**EXERCISES**
• A. Answer these questions from the 7-Eleven history text:
(i) In what year and in which city did 7-Eleven first try a 24-hour schedule?
(ii) Which company became the first US domestic area 7-Eleven licensee?
(iii) What was the dollar value of the management buyout completed in December 1987?
• B. Repeat word for word the part of the 7-Eleven history text starting at "With the purchase" and ending at "area 7-Eleven licensee.".

==== DOCUMENT SECTION ====

In 1931, the Great Depression affected the company, sending it toward bankruptcy. Nevertheless, the company continued its operations through re-organization and receivership. A Dallas banker, W.W. Overton Jr., also helped to revive the company's finances by selling the company's bonds for seven cents on the dollar. This brought the company's ownership under the control of a board of directors.
In 1946, in an effort to continue the company's post-war recovery, the name of the franchise was changed to 7-Eleven to reflect the stores' new hours of operation, which were unprecedented at the time. In 1963, 7-Eleven experimented with a 24-hour schedule in Austin, Texas, after an Austin store stayed open all night to satisfy customer demand. Later on, 24-hour stores were established in Fort Worth and Dallas, Texas, as well as Las Vegas, Nevada. In 1971, Southland acquired convenience stores of the former Pak-A-Sak chain owned by Graham Allen Penniman, Sr. (1903–1985), of Shreveport, Louisiana.
With the purchase in 1964 of 126 Speedee Mart franchised convenience stores in California, the company entered the franchise business. The company signed its first area licensing agreement in 1968 with Garb-Ko, Inc. of Saginaw, Michigan, which became the first US domestic area 7-Eleven licensee.
In the late 1980s, Southland Corporation was threatened by a rumored corporate takeover, prompting the Thompson family to take steps to convert the company into a private model by buying out public shareholders in a tender offer. In December 1987, John Philp Thompson, the chairman and CEO of 7-Eleven, completed a $5.2 billion management buyout of the company. The buyout suffered from the effects of the 1987 stock market crash and after failing initially to raise high yield debt financing, the company was required to offer a portion of stock as an inducement to invest in the company's bonds.
Various assets, such as the Chief Auto Parts chain, the ice division, and hundreds of store locations, were sold between 1987 and 1990 to relieve debt incurred during the buyout. This downsizing also resulted in numerous metropolitan areas losing 7-Eleven stores to rival convenience store operators. In October 1990, the heavily indebted Southland Corp. filed a pre-packaged Chapter 11 bankruptcy in order to transfer control of 70% of the company to Japanese affiliate Ito-Yokado.

==== DATA EXTRACT ====

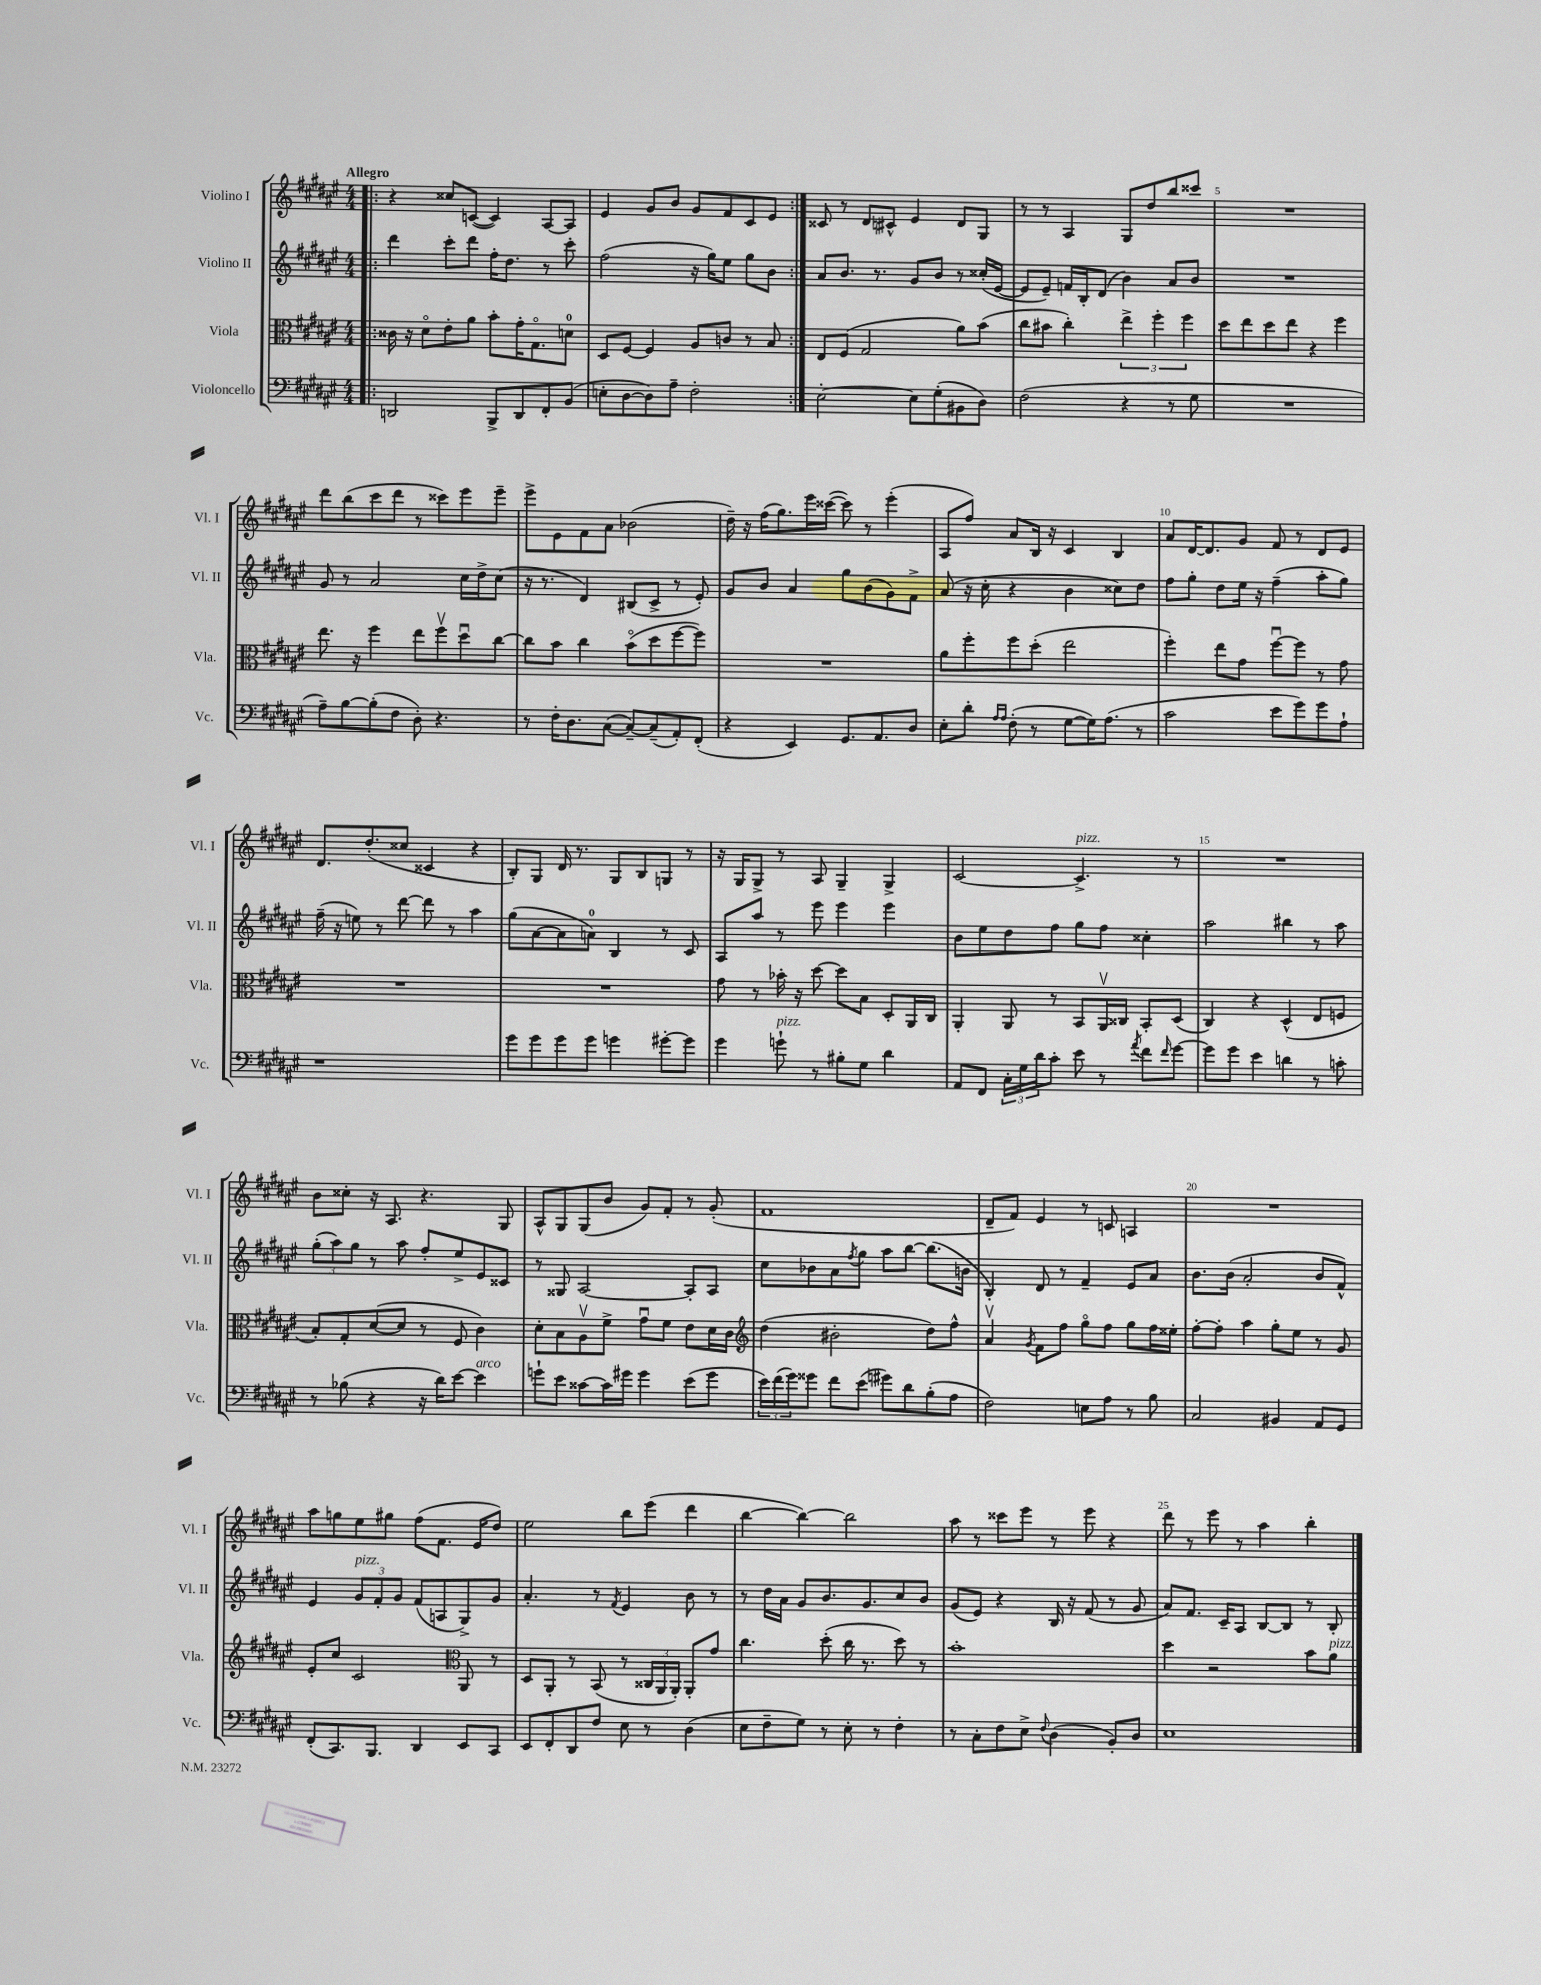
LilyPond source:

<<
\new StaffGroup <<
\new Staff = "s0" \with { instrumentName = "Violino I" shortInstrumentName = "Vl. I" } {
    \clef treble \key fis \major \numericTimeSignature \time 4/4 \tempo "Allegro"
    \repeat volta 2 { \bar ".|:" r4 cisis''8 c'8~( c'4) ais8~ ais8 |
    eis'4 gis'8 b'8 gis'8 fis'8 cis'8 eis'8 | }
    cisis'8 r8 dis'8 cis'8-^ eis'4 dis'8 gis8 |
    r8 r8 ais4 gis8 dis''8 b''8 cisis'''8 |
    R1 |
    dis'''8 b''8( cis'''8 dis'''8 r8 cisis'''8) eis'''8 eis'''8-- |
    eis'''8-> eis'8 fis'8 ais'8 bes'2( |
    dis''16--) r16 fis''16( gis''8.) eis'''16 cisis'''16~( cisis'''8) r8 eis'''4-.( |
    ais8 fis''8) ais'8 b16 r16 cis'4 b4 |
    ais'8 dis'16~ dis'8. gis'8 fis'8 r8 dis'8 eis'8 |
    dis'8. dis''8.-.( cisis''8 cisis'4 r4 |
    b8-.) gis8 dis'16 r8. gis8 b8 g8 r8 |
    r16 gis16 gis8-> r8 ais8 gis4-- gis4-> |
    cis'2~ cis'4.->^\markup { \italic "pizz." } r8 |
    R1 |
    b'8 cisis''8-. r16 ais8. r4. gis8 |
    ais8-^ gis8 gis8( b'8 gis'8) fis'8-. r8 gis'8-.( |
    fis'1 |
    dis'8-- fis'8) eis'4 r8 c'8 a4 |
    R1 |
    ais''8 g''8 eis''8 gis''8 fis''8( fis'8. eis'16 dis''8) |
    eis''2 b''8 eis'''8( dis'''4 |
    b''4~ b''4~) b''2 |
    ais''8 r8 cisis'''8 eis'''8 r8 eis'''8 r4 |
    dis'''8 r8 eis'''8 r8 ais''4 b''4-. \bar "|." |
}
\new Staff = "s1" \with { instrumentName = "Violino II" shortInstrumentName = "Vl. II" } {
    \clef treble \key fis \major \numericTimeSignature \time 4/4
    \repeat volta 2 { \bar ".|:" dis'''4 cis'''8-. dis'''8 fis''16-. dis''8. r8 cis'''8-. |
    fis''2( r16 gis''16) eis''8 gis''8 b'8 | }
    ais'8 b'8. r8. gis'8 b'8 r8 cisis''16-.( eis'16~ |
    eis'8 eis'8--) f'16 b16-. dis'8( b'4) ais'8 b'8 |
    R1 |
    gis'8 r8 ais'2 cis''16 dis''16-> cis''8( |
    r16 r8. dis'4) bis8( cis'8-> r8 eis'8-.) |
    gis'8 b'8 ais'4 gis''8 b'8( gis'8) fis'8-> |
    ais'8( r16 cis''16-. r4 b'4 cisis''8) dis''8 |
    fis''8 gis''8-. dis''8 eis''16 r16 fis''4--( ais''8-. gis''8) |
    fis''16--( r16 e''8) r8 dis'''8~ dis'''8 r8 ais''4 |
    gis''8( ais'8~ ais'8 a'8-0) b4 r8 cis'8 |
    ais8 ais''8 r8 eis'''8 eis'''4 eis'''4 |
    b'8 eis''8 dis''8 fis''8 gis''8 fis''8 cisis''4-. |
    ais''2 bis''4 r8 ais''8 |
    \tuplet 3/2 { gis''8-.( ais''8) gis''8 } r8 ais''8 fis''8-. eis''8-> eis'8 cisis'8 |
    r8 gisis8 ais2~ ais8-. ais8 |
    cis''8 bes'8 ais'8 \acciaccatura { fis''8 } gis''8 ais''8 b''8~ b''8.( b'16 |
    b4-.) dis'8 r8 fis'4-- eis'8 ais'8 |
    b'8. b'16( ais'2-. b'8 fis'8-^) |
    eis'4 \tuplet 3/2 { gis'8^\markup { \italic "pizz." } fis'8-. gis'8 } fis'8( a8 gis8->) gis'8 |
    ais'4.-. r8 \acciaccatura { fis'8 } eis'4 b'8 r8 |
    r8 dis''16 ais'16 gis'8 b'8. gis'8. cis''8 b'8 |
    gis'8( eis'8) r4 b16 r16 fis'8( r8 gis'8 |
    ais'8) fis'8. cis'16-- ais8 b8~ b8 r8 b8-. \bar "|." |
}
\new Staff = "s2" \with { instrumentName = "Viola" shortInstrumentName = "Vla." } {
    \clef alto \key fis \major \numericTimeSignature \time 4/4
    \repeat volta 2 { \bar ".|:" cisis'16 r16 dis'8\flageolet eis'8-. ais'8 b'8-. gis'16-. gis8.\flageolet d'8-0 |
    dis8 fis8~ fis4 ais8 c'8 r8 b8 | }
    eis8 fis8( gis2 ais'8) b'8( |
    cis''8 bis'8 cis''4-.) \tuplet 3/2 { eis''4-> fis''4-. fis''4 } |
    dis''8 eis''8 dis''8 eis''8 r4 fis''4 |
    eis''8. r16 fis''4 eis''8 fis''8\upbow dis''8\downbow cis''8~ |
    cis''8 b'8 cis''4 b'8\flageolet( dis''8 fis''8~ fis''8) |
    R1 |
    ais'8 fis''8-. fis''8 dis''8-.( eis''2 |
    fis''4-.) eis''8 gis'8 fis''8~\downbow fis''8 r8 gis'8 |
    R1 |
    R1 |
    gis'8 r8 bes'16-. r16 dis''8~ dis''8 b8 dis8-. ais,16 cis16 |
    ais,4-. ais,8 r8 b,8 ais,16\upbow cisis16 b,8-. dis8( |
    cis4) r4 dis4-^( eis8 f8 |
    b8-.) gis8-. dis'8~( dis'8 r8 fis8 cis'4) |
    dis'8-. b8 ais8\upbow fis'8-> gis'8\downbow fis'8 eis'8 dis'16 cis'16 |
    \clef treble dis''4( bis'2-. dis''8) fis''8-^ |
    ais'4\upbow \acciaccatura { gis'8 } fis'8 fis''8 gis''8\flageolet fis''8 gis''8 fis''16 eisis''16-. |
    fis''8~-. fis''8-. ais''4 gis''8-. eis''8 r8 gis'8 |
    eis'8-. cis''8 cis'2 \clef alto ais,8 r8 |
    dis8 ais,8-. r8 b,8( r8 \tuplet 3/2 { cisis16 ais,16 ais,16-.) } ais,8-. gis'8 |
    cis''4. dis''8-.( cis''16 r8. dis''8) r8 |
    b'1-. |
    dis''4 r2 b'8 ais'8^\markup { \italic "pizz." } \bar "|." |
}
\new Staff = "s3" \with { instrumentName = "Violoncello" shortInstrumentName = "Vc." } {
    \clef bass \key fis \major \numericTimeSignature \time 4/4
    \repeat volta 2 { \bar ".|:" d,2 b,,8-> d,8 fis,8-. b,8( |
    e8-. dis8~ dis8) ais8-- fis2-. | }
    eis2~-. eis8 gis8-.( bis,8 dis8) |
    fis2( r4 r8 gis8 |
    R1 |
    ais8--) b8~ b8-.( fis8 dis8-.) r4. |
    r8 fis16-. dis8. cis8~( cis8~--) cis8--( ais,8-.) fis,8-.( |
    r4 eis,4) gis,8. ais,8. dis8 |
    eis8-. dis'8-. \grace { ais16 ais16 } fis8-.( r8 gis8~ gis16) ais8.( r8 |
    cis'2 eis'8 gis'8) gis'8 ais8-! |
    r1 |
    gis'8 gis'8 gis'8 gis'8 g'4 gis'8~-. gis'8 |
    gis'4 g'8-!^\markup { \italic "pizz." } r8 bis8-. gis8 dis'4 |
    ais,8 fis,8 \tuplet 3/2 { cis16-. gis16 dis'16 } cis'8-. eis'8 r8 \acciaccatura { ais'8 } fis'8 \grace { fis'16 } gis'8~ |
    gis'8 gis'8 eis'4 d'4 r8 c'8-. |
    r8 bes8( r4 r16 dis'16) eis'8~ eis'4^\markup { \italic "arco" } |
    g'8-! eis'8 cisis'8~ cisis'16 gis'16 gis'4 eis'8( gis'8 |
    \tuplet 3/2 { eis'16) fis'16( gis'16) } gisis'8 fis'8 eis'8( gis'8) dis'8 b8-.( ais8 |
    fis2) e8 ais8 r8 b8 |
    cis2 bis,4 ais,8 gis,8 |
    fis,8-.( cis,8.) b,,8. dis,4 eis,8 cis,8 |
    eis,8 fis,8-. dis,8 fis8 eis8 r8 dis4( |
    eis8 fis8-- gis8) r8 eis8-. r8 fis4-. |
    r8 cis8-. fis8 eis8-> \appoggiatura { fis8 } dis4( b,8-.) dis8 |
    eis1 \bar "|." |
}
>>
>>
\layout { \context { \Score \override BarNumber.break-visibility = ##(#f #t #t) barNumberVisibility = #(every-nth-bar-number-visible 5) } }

====

**EXERCISE SOLUTIONS**
• A.
(i) 1963, in Austin, Texas
(ii) Garb-Ko, Inc. of Saginaw, Michigan
(iii) $5.2 billion

• B.
With the purchase in 1964 of 126 Speedee Mart franchised convenience stores in California, the company entered the franchise business. The company signed its first area licensing agreement in 1968 with Garb-Ko, Inc. of Saginaw, Michigan, which became the first US domestic area 7-Eleven licensee.